Как сохранить очарованье простоты и связь с классическими литературными образцами вековой давности, не опустившись до токсичного штампования? Что такое для поэта жизнь как «смерть-при-жизни»? Как в одном образе высвечивается ключевая для творческой личности оппозиция реальности и воображения? На все эти вопросы Алексей Мошков отвечает в рамках анализа сборника стихов Анны Павловской “Станция Марс”.
Анна Павловская “Станция Марс” – М.:”Арт Хаус медиа”, 2018. – 102 с.

 


Алексей Мошков // Формаслов
Алексей Мошков // Формаслов

В последнее время концепт «классической поэтики» стал изрядно токсичным: очарованные простотой «пушкинской строки», помноженной на бытующее в обществе представление, что стихи должны быть красивыми, мелодичными и с рифмой, начинающие и не только стихотворцы самозабвенно штампуют «классически образцы», скатываясь на самое дно графомании, а в некоторых, особенно «клинических» случаях, так и вообще — пробивая оное. Тем самым девальвируя всю классическую поэтику, причем катастрофически — до читательского отвращения.
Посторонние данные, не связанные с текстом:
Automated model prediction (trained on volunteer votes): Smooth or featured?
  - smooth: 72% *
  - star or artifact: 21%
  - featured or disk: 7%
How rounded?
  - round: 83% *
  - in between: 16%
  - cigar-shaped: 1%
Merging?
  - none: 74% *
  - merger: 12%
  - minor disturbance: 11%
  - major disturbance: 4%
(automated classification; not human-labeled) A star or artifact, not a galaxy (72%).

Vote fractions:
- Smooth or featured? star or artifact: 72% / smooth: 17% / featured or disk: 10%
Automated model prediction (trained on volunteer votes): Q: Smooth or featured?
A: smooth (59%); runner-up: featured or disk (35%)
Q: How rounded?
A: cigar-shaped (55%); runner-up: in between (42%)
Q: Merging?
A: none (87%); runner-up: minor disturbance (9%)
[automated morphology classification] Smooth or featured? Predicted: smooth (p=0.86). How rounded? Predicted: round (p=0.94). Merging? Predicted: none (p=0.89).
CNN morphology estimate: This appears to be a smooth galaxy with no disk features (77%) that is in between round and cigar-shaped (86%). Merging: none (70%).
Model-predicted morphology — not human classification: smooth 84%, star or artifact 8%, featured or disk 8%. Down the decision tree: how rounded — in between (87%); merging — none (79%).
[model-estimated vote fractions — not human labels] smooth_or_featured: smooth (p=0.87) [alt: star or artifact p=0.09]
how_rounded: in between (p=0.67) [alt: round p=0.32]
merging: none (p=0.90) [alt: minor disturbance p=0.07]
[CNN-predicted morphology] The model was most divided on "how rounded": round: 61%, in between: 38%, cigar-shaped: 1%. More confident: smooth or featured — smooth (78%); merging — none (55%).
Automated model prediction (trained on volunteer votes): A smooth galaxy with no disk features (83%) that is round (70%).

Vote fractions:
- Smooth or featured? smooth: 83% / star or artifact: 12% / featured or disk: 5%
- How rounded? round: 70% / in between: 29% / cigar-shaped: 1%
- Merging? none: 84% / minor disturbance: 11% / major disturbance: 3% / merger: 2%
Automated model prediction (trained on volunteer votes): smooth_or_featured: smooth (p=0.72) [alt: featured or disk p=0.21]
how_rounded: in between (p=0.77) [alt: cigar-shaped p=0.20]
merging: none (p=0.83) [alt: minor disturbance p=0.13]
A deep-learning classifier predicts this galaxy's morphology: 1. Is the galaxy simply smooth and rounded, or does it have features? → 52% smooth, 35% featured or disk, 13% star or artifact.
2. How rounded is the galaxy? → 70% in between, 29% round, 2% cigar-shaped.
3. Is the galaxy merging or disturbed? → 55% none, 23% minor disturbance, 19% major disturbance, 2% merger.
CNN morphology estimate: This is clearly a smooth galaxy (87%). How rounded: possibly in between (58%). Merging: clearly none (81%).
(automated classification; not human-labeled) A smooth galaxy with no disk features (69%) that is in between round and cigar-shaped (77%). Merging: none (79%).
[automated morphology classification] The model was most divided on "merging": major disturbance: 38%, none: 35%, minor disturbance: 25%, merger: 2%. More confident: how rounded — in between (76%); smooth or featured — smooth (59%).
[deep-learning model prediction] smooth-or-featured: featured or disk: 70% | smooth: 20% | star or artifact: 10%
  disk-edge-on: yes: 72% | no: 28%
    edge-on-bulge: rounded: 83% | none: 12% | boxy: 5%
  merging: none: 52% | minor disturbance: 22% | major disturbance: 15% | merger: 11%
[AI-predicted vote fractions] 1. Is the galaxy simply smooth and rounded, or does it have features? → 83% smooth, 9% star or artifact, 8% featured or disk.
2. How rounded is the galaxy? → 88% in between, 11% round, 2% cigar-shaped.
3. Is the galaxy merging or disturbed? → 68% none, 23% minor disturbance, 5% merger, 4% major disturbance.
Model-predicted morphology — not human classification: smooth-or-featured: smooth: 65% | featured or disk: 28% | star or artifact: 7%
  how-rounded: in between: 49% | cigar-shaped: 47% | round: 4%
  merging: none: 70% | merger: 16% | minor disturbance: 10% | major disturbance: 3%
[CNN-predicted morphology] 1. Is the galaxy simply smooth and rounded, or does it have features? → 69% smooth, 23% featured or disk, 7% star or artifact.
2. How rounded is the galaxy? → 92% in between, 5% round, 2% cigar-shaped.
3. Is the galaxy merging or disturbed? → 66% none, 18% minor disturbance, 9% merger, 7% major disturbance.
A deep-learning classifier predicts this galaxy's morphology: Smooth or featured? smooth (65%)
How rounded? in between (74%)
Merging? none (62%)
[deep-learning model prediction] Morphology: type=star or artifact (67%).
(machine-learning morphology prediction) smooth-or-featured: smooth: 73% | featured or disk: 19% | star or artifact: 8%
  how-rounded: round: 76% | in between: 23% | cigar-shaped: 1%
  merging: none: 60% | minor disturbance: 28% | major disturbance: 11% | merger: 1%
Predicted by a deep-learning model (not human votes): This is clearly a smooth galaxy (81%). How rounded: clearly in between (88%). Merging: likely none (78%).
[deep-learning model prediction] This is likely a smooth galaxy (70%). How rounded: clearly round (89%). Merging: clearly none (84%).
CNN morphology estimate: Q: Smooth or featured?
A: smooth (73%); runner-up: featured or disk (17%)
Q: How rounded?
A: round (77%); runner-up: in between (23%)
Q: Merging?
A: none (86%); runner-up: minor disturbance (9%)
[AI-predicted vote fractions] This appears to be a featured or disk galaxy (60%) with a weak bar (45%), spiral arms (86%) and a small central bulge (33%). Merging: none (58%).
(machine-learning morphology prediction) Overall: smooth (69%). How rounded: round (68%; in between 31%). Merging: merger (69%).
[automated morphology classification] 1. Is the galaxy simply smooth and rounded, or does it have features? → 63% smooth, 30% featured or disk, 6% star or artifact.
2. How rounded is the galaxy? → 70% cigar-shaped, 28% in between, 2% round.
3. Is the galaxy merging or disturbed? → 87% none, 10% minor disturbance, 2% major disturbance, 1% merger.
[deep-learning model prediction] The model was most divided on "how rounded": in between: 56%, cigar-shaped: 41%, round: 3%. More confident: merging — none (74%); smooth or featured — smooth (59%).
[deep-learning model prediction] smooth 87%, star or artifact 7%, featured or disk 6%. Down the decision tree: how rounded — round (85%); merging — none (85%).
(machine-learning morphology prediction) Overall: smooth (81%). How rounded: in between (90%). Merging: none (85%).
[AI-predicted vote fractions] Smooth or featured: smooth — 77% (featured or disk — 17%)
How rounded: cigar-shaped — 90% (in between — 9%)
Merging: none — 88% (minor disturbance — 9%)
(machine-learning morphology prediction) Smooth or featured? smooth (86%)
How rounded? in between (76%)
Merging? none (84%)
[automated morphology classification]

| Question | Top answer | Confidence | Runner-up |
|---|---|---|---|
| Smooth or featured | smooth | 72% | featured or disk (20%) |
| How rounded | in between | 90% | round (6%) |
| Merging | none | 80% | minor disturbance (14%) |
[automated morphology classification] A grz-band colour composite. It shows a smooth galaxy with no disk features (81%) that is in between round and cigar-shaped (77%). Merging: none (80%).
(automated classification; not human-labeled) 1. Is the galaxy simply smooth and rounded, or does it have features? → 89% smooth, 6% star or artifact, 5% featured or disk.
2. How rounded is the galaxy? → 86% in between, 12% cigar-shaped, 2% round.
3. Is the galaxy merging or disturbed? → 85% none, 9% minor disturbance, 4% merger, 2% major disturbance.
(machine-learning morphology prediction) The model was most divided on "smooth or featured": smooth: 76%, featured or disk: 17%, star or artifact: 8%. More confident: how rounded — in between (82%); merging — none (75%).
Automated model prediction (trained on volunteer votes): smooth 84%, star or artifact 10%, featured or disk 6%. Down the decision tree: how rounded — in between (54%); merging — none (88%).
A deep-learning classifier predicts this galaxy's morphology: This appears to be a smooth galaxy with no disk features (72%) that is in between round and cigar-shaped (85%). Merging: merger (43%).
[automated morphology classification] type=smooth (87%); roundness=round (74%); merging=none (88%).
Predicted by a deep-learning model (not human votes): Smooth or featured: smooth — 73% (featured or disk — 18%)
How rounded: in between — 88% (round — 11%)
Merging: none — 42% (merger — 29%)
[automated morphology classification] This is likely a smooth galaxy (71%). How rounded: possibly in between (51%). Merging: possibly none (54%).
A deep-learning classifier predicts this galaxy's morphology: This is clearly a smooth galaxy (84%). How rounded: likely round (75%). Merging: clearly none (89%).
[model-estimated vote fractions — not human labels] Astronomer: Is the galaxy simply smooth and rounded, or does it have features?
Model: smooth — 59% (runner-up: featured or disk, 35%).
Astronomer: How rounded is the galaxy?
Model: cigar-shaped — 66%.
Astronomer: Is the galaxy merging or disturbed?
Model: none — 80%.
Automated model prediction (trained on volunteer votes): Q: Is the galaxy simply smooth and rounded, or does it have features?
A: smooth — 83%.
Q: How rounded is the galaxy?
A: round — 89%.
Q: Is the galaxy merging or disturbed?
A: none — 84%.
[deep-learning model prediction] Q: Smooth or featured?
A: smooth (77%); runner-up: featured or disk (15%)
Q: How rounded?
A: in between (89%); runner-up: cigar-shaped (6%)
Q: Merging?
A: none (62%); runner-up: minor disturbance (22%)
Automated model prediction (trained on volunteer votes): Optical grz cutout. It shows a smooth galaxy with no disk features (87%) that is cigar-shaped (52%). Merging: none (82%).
Тем примечательнее исключения, демонстрирующие, что классическая поэтика не только жива, но и эволюционирует. Ярким примером такого исключения и является поэтическая книга Анны Павловской «Станция Марс», в текстах которой прослеживается крепкая, но своя, внутренне трансформированная связь с предшественниками и прежде всего — с Серебряным веком.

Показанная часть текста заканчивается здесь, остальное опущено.